Contrairement aux idées reçues, les races de chiens du Nord comme les huskys ne sont pas ce que David recherche. Sa meute est constituée uniquement de chiens de races croisées car selon lui, "les huskys, ce ne sont pas forcément des bons chiens, ils ne sont pas fiables et sont très indépendants. Ils s'échappent souvent et je ne peut pas me permettre de prendre ce risque.". Alors qu'il explique cela depuis l'attelage arrêté le temps d'une pause, une chienne aux allures de loup blanc laissée en liberté pendant la balade s'approche de lui. " Mes chiens ne restent jamais loin de moi, ils ne risquent pas de s’échapper! la preuve!" dit-il en se baissant pour caresser sa chienne venue veiller au bien-être de son chef de meute.

Ces chiens de race nordique ne craignent pas le froid et sont extraordinairement résistants. Leurs pattes sont équipées de coussinets très durs constitués de graisse qui les protègent. " En les aidant un peu et en les nourrissant correctement, ces marathoniens peuvent être dehors jusqu'à moins 45 degrés" explique David. "Ces chiens là, ils font entre trente et quarante kilomètres par jour. Il y a une différence de dix kilomètres parce que si il a beaucoup neigé la veille, on avance moins". "On avance plus sur de la neige bien dure" ajoute David Sussac.

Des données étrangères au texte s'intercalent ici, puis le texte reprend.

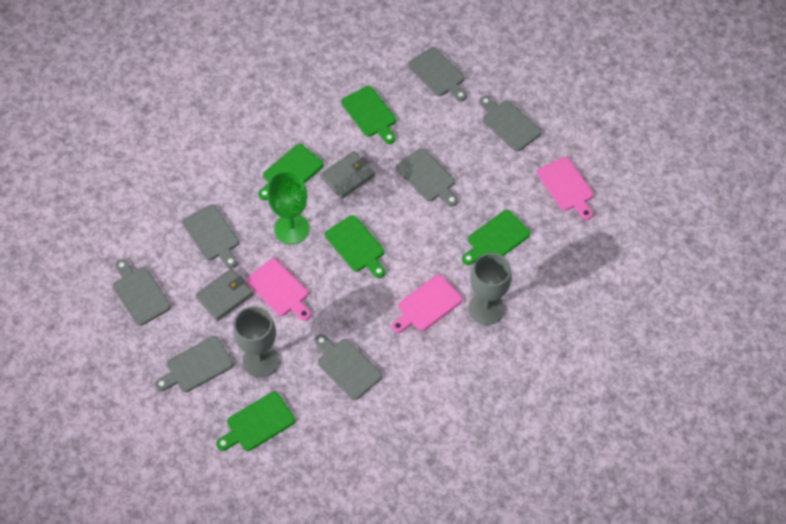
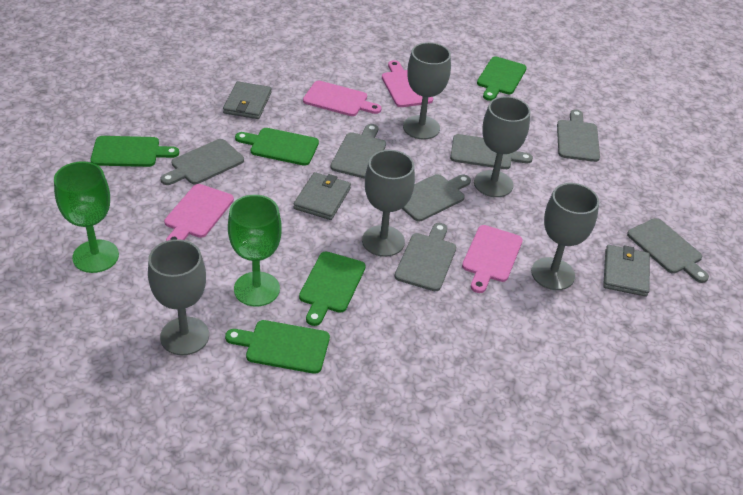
green goblet: [267,171,309,244] = 1 -> [54,161,119,273] [228,195,282,307] = 2
grey goblet: [233,306,279,378] [469,253,512,325] = 2 -> [148,239,209,355] [362,150,415,257] [403,42,451,140] [474,96,530,197] [531,183,599,290] = 5
grey wallet: [195,268,253,321] [320,151,375,199] = 2 -> [223,81,272,119] [293,172,351,220] [603,245,650,297] = 3
pink cutting board: [246,259,311,321] [391,275,462,333] [537,157,593,220] = 3 -> [164,184,234,241] [303,81,382,116] [382,60,433,107] [462,225,523,293] = 4

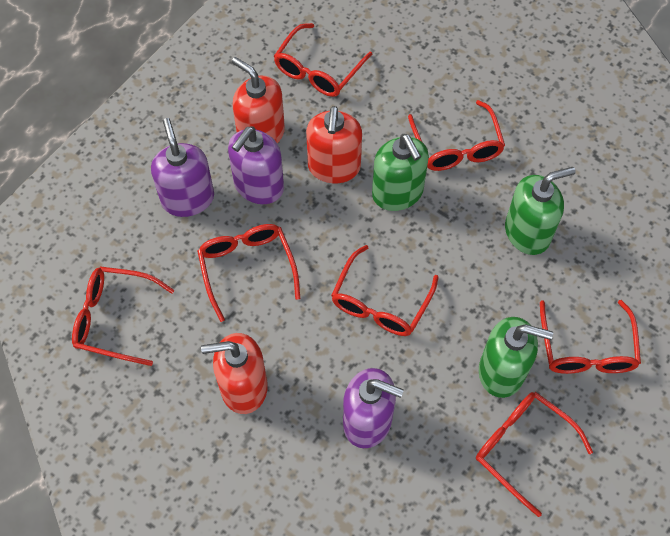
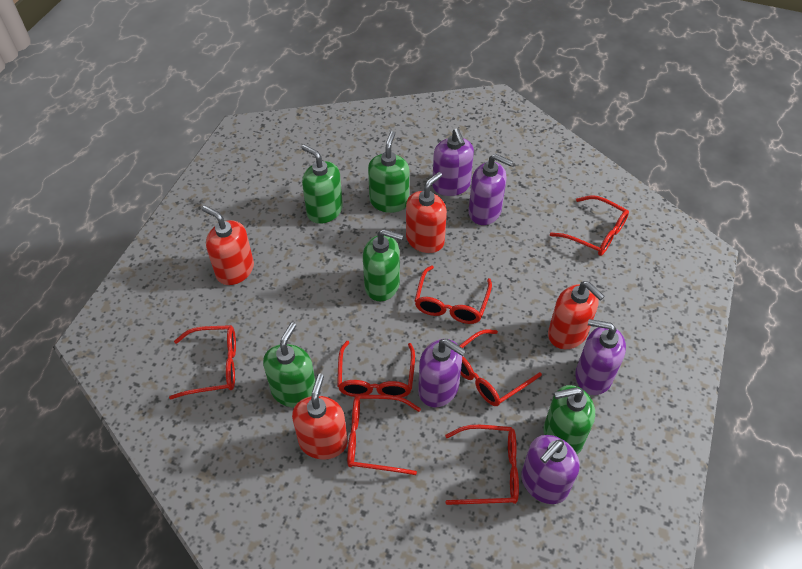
green soap dispenser: [372,134,429,211] [479,317,553,398] [505,167,576,255] = 3 -> [263,322,315,408] [302,145,343,224] [363,229,403,301] [368,131,409,213] [544,385,595,454] = 5
purple soap dispenser: [151,118,214,217] [228,126,284,204] [343,368,404,448] = 3 -> [418,339,466,407] [432,128,474,196] [469,154,513,225] [521,435,579,504] [575,319,626,395] = 5
red soap dispenser: [201,333,268,414] [232,57,285,144] [306,106,362,183] = 3 -> [202,206,254,285] [292,374,348,460] [406,172,447,253] [548,281,605,349] = 4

Même si les chiens sont vaillants, ils fatiguent et ont chaud très vite. Lors des balades, le pilote doit aider son attelage en poussant avec ses jambes et les pauses sont fréquentes pour "qu'ils puissent récupérer". L'occasion aussi pour eux de manger de la neige, leur manière de s'hydrater et de se rafraîchir.

les gamelles sont fréquentes mais la bonne humeur est au rendez-vous. Dans l'attelage, on se sent en Sibérie, au Pôle Nord ou en Alaska mais pas en France. L’expérience est dépaysante et les touristes sont ravis. Pour David Saussac et ses chiens, c'est mission réussie.